Vander Tatiana, Stroganova Tatiana, Doufish Diya, Eliashiv Dawn, Gilboa Tal, Medvedovsky Mordekhay, Ekstein Dana
Herzfeld Geriatric Rehabilitation Medical Center, Gedera, Israel.
The Faculty of Medicine, Hebrew University of Jerusalem, Jerusalem, Israel.
Front Neurol. 2022 Aug 22;13:938294. doi: 10.3389/fneur.2022.938294. eCollection 2022.

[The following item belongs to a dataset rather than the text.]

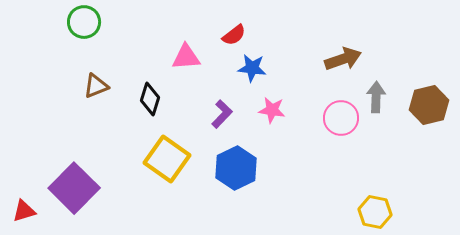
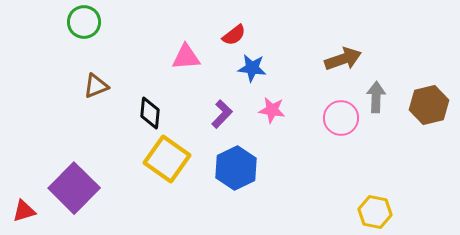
black diamond: moved 14 px down; rotated 12 degrees counterclockwise
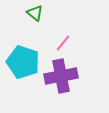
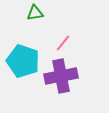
green triangle: rotated 48 degrees counterclockwise
cyan pentagon: moved 1 px up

Ambulatory "at home" video-EEG monitoring (HVEM) may offer a more cost-effective and accessible option as compared to traditional inpatient admissions to epilepsy monitoring units. However, home monitoring may not allow for safe tapering of anti-seizure medications (ASM). As a result, longer periods of monitoring may be necessary to capture a sufficient number of the patients' stereotypic seizures. We aimed to quantitatively estimate the necessary length of HVEM corresponding to various diagnostic scenarios in clinical practice. Using available seizure frequency statistics, we estimated the HVEM duration required to capture one, three, or five seizures on different days, by simulating 100,000 annual time-courses of seizure occurrence in adults and children with more than one and <30 seizures per month (89% of adults and 85% of children). We found that the durations of HVEM needed to record 1, 3, or 5 seizures in 80% of children were 2, 5, and 8 weeks (median 2, 12, and 21 days), respectively, and significantly longer in adults -2, 6, and 10 weeks (median 3, 14, and 26 days; < 10 for all comparisons). Thus, longer HVEM than currently used is needed for expanding its clinical value from diagnosis of nonepileptic or very frequent epileptic events to a presurgical tool for patients with drug-resistant epilepsy. Technical developments and further studies are warranted.
与传统的入住癫痫监测单元的住院治疗相比,门诊“在家”视频脑电图监测(HVEM)可能提供一种更具成本效益且更易获得的选择。然而,家庭监测可能无法安全地逐渐减少抗癫痫药物(ASM)的用量。因此,可能需要更长的监测时间来捕捉患者足够数量的刻板性癫痫发作。我们旨在定量估计临床实践中与各种诊断场景相对应的HVEM所需的时长。利用现有的癫痫发作频率统计数据,我们通过模拟每月发作超过1次且少于30次癫痫发作的成人和儿童(占成人的89%和儿童的85%)每年100,000次癫痫发作发生的时间进程,估计了在不同日期捕捉1次、3次或5次癫痫发作所需的HVEM持续时间。我们发现,80%的儿童记录1次、3次或5次癫痫发作所需的HVEM持续时间分别为2周、5周和8周(中位数分别为2天、12天和21天),而成人所需时间明显更长——分别为2周、6周和10周(中位数分别为3天、14天和26天;所有比较均P<0.01)。因此,需要比目前使用的更长的HVEM时间,以便将其临床价值从诊断非癫痫性或非常频繁的癫痫性事件扩展到作为耐药性癫痫患者的术前工具。技术发展和进一步研究是必要的。